======== DONNÉES DE L'EXERCICE ========

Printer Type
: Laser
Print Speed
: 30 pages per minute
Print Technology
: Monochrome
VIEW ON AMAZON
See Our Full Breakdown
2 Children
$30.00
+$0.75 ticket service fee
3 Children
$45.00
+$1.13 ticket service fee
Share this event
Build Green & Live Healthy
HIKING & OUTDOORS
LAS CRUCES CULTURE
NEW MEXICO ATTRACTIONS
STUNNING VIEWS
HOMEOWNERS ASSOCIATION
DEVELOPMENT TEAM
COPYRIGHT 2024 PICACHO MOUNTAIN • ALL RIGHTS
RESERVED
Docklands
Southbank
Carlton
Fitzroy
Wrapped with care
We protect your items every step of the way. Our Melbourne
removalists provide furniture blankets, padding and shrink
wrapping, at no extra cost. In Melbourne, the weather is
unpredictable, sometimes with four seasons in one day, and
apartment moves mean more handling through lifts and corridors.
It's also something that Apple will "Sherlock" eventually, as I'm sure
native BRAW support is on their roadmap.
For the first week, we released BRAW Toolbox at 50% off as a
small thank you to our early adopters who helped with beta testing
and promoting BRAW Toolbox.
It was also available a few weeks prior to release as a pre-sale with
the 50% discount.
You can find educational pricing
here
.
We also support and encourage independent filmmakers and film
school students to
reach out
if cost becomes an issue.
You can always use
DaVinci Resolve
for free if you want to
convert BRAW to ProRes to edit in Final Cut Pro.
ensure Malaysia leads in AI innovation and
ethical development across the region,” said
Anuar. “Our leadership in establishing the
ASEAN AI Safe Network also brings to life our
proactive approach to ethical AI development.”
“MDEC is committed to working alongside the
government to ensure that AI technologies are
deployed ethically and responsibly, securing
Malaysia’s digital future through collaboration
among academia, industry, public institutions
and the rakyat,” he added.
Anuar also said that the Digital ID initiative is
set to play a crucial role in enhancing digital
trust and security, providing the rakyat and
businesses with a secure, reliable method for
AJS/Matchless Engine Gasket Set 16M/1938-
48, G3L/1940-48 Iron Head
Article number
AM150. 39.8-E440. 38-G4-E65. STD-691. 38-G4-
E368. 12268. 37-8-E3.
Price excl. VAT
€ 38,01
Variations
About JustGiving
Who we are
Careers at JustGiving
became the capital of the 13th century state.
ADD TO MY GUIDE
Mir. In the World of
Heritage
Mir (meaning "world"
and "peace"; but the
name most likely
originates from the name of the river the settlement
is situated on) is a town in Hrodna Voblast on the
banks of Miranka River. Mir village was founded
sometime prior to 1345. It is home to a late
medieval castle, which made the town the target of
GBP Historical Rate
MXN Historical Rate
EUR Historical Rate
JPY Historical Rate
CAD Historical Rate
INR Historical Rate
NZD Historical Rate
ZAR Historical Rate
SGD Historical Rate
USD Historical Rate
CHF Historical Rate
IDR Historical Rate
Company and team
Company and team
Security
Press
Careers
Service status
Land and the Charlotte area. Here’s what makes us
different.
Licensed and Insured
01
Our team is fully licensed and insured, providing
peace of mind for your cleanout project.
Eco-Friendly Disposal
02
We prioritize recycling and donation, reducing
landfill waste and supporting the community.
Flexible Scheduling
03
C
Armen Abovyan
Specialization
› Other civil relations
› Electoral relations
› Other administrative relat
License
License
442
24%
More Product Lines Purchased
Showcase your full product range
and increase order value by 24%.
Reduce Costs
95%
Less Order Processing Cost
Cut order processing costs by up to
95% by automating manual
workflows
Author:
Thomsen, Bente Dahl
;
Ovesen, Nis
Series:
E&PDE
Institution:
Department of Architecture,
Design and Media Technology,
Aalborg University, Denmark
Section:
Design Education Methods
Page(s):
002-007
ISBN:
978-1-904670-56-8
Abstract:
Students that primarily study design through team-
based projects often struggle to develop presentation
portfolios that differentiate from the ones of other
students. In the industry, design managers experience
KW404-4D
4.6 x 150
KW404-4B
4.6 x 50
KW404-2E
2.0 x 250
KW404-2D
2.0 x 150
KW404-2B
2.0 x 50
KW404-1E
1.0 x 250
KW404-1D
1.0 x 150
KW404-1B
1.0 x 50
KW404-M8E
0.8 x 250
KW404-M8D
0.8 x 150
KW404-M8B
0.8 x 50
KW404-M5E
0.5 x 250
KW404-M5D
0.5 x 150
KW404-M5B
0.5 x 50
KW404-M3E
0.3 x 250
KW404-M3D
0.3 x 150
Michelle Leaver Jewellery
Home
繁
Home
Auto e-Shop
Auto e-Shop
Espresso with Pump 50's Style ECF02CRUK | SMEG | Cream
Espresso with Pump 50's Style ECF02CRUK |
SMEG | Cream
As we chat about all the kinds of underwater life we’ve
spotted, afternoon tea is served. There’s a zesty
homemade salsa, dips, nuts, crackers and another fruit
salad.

========

* EXERCICE *
Recopiez à l'identique chaque ligne du matériel ci-dessus, du début à la fin et dans le même ordre.

* CORRIGÉ *
Printer Type
: Laser
Print Speed
: 30 pages per minute
Print Technology
: Monochrome
VIEW ON AMAZON
See Our Full Breakdown
2 Children
$30.00
+$0.75 ticket service fee
3 Children
$45.00
+$1.13 ticket service fee
Share this event
Build Green & Live Healthy
HIKING & OUTDOORS
LAS CRUCES CULTURE
NEW MEXICO ATTRACTIONS
STUNNING VIEWS
HOMEOWNERS ASSOCIATION
DEVELOPMENT TEAM
COPYRIGHT 2024 PICACHO MOUNTAIN • ALL RIGHTS
RESERVED
Docklands
Southbank
Carlton
Fitzroy
Wrapped with care
We protect your items every step of the way. Our Melbourne
removalists provide furniture blankets, padding and shrink
wrapping, at no extra cost. In Melbourne, the weather is
unpredictable, sometimes with four seasons in one day, and
apartment moves mean more handling through lifts and corridors.
It's also something that Apple will "Sherlock" eventually, as I'm sure
native BRAW support is on their roadmap.
For the first week, we released BRAW Toolbox at 50% off as a
small thank you to our early adopters who helped with beta testing
and promoting BRAW Toolbox.
It was also available a few weeks prior to release as a pre-sale with
the 50% discount.
You can find educational pricing
here
.
We also support and encourage independent filmmakers and film
school students to
reach out
if cost becomes an issue.
You can always use
DaVinci Resolve
for free if you want to
convert BRAW to ProRes to edit in Final Cut Pro.
ensure Malaysia leads in AI innovation and
ethical development across the region,” said
Anuar. “Our leadership in establishing the
ASEAN AI Safe Network also brings to life our
proactive approach to ethical AI development.”
“MDEC is committed to working alongside the
government to ensure that AI technologies are
deployed ethically and responsibly, securing
Malaysia’s digital future through collaboration
among academia, industry, public institutions
and the rakyat,” he added.
Anuar also said that the Digital ID initiative is
set to play a crucial role in enhancing digital
trust and security, providing the rakyat and
businesses with a secure, reliable method for
AJS/Matchless Engine Gasket Set 16M/1938-
48, G3L/1940-48 Iron Head
Article number
AM150. 39.8-E440. 38-G4-E65. STD-691. 38-G4-
E368. 12268. 37-8-E3.
Price excl. VAT
€ 38,01
Variations
About JustGiving
Who we are
Careers at JustGiving
became the capital of the 13th century state.
ADD TO MY GUIDE
Mir. In the World of
Heritage
Mir (meaning "world"
and "peace"; but the
name most likely
originates from the name of the river the settlement
is situated on) is a town in Hrodna Voblast on the
banks of Miranka River. Mir village was founded
sometime prior to 1345. It is home to a late
medieval castle, which made the town the target of
GBP Historical Rate
MXN Historical Rate
EUR Historical Rate
JPY Historical Rate
CAD Historical Rate
INR Historical Rate
NZD Historical Rate
ZAR Historical Rate
SGD Historical Rate
USD Historical Rate
CHF Historical Rate
IDR Historical Rate
Company and team
Company and team
Security
Press
Careers
Service status
Land and the Charlotte area. Here’s what makes us
different.
Licensed and Insured
01
Our team is fully licensed and insured, providing
peace of mind for your cleanout project.
Eco-Friendly Disposal
02
We prioritize recycling and donation, reducing
landfill waste and supporting the community.
Flexible Scheduling
03
C
Armen Abovyan
Specialization
› Other civil relations
› Electoral relations
› Other administrative relat
License
License
442
24%
More Product Lines Purchased
Showcase your full product range
and increase order value by 24%.
Reduce Costs
95%
Less Order Processing Cost
Cut order processing costs by up to
95% by automating manual
workflows
Author:
Thomsen, Bente Dahl
;
Ovesen, Nis
Series:
E&PDE
Institution:
Department of Architecture,
Design and Media Technology,
Aalborg University, Denmark
Section:
Design Education Methods
Page(s):
002-007
ISBN:
978-1-904670-56-8
Abstract:
Students that primarily study design through team-
based projects often struggle to develop presentation
portfolios that differentiate from the ones of other
students. In the industry, design managers experience
KW404-4D
4.6 x 150
KW404-4B
4.6 x 50
KW404-2E
2.0 x 250
KW404-2D
2.0 x 150
KW404-2B
2.0 x 50
KW404-1E
1.0 x 250
KW404-1D
1.0 x 150
KW404-1B
1.0 x 50
KW404-M8E
0.8 x 250
KW404-M8D
0.8 x 150
KW404-M8B
0.8 x 50
KW404-M5E
0.5 x 250
KW404-M5D
0.5 x 150
KW404-M5B
0.5 x 50
KW404-M3E
0.3 x 250
KW404-M3D
0.3 x 150
Michelle Leaver Jewellery
Home
繁
Home
Auto e-Shop
Auto e-Shop
Espresso with Pump 50's Style ECF02CRUK | SMEG | Cream
Espresso with Pump 50's Style ECF02CRUK |
SMEG | Cream
As we chat about all the kinds of underwater life we’ve
spotted, afternoon tea is served. There’s a zesty
homemade salsa, dips, nuts, crackers and another fruit
salad.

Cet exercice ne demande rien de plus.